American wine researcher (1911-1998)

Maynard Andrew Amerine (1911–1998) was a pioneering researcher in the cultivation, fermentation, and sensory evaluation of wine. His 16 books and some 400 articles contributed significantly to the development of the modern (post-Prohibition) wine industry in California; to the improvement of wine cultures in Europe, South America, and Australia; and to the professional standards for judging and tasting wine.

In the early 1940s, he and his colleague Albert J. Winkler developed the Winkler scale, a technique for classifying wine growing regions based on temperatures. His research, organizational, and advisory efforts in wine tasting helped bring about a more objective vocabulary to that field, based on flavors and scents rather than allusive references.

==Biography==
Amerine was born in 1911 in San Jose, California, the child of Roy Reagan Amerine and Tennessee Davis Amerine. He grew up on their farm in Modesto, California. In 1935, while still completing his PhD in plant physiology at the University of California, Berkeley, he became the first faculty member hired into the new Viticulture and Enology Department at the University of California, Davis.
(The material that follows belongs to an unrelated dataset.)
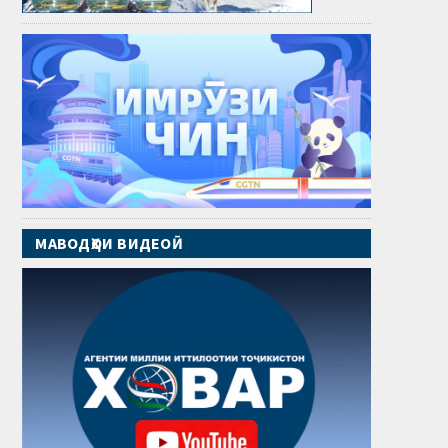
МАВОДҲОИ ВИДЕОӢ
He became full professor in 1952, was deemed All-University Lecturer in 1962, and continued his research and teaching at Davis until his retirement in 1974. He remained Professor Emeritus, served as an advisor at the Wine Institute in San Francisco, and continued to write, travel, and advise on wine production and evaluation nearly until his death in 1998.

Amerine was a featured guest on the January 23, 1961 episode of "To Tell the Truth" game show on the CBS television network accompanied with two impostors. Host Bud Collyer read a description of Amerine's work at UC Davis noting that his tasting class was "closed to undergraduates." Amerine sat in the middle seat (No. 2) flanked by the imposters. The celebrity panelists for the show were Tom Poston, Kitty Carlisle, Don Ameche and Polly Bergen. Bergen asked "Amerine" No. 3: "Where is the University of California, besides being in California?" No. 3 answered that the branch where he taught was in Davis, CA; Bergen seemed extremely dubious about this answer apparently not familiar with the fact that UC has a Davis campus, perhaps expecting "Berkeley" or "Los Angeles." The panelists all failed to correctly identify Amerine; three votes went to No. 1 and one to No. 3. Amerine and the two impostors shared the $1000 prize for fooling the entire panel.

The first named professorship at the University of California was endowed in Amerine's honor, as the Maynard Amerine Chair, by Ernest Gallo (an early classmate of Amerine's). In 1991, the Maynard A. Amerine Room and Wine Collection in Shields Library was named in his honor and to house his extensive collection of books, a product of his years as a wine bibliographer and collector.

His wine of choice was California Zinfandel.

==Selected publications==
- 1965. Wine, An Introduction. Revised edition 1975 with Vernon L. Singleton.
- 1976. Wines: Their Sensory Evaluation, with Edward B. Roessler (W.H. Freeman & Company). Revised and enlarged, 1983.
- Table Wines and Dessert and Appetizer Wines, with Maynard A. Joslyn.
- Technology of Winemaking, with William V. Cruess, Harold W. Berg; revised with Ralph E. Kunkee, Cornelius S. Ough, Vernon L. Singleton, and A. Dinsmore Webb.